* **What you should do**: For the word "been", return each line of the data in which it occurs.

* **Records for processing**:

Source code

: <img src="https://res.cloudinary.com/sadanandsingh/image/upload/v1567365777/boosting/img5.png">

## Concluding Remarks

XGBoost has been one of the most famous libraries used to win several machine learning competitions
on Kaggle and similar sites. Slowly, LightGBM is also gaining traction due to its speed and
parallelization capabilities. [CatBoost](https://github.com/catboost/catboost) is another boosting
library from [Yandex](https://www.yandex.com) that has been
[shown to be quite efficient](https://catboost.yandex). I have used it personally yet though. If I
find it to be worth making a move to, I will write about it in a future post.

* **Response**:
XGBoost has been one of the most famous libraries used to win several machine learning competitions
library from [Yandex](https://www.yandex.com) that has been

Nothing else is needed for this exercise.